» **The problem**
An acceptable answer repeats exactly the line with "254 604 3545" and each line after it through the end of the entries, and includes nothing else.

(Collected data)
★ ★ ★

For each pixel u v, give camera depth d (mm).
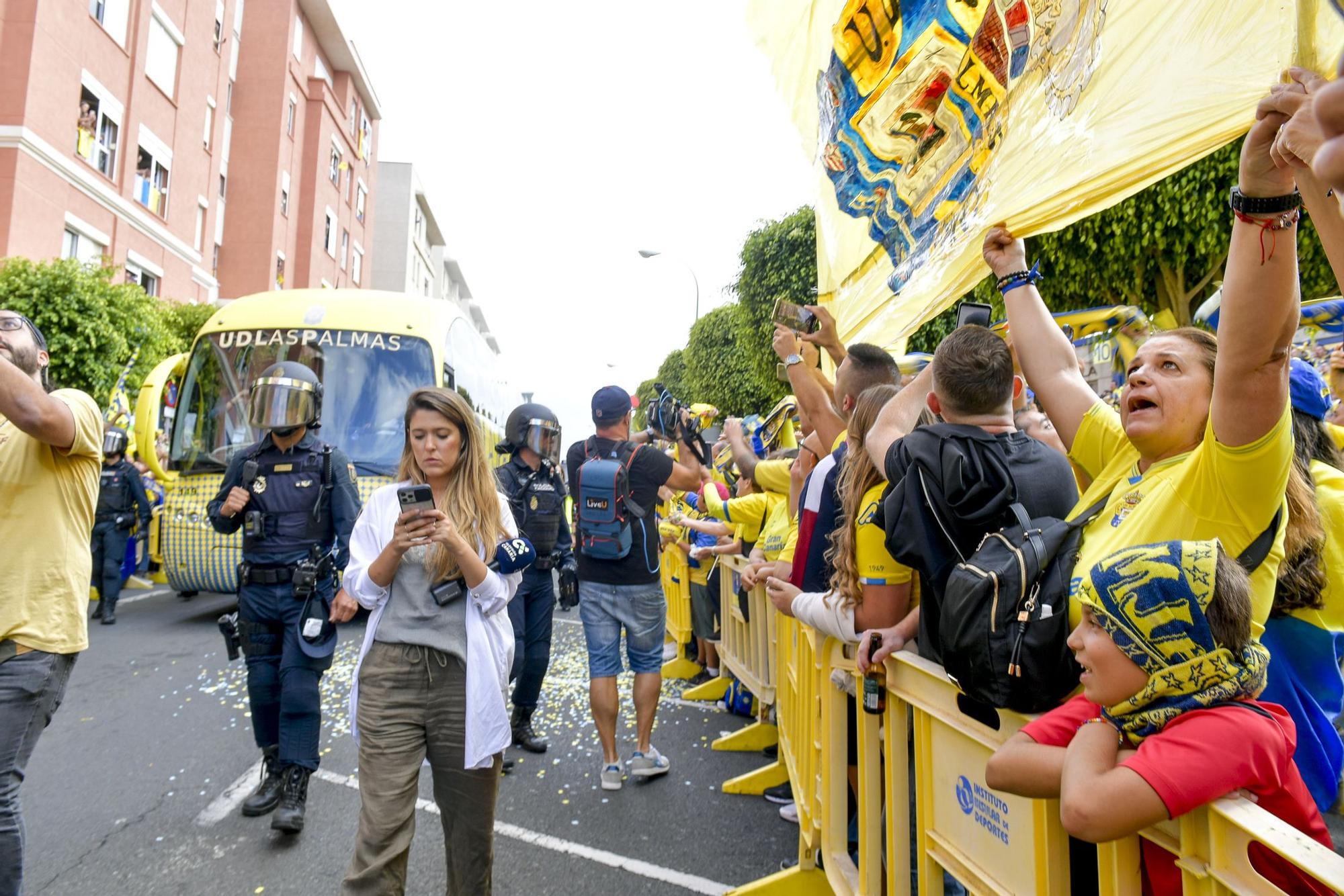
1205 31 1424
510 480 4562
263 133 28562
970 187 2314
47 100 16906
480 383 12008
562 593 4703
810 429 3447
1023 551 1540
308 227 31500
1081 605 1341
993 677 1480
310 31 32031
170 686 5719
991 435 1928
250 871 3115
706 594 5980
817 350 3904
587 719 5125
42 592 2490
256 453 3686
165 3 21906
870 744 2234
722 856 3244
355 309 8336
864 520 2293
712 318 25328
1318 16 1071
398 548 2361
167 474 7707
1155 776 1130
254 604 3545
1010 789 1384
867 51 2971
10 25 16297
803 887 2787
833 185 3500
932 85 2543
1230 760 1128
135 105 20391
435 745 2406
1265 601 1396
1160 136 1516
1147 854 1287
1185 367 1575
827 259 3748
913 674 1999
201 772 4156
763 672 4344
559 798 3842
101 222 19031
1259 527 1377
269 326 8102
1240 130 1376
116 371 14359
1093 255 8836
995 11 2129
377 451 7660
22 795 3852
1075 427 2033
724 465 7039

★ ★ ★

» **Final answer**
254 604 3545
1010 789 1384
867 51 2971
10 25 16297
803 887 2787
833 185 3500
932 85 2543
1230 760 1128
135 105 20391
435 745 2406
1265 601 1396
1160 136 1516
1147 854 1287
1185 367 1575
827 259 3748
913 674 1999
201 772 4156
763 672 4344
559 798 3842
101 222 19031
1259 527 1377
269 326 8102
1240 130 1376
116 371 14359
1093 255 8836
995 11 2129
377 451 7660
22 795 3852
1075 427 2033
724 465 7039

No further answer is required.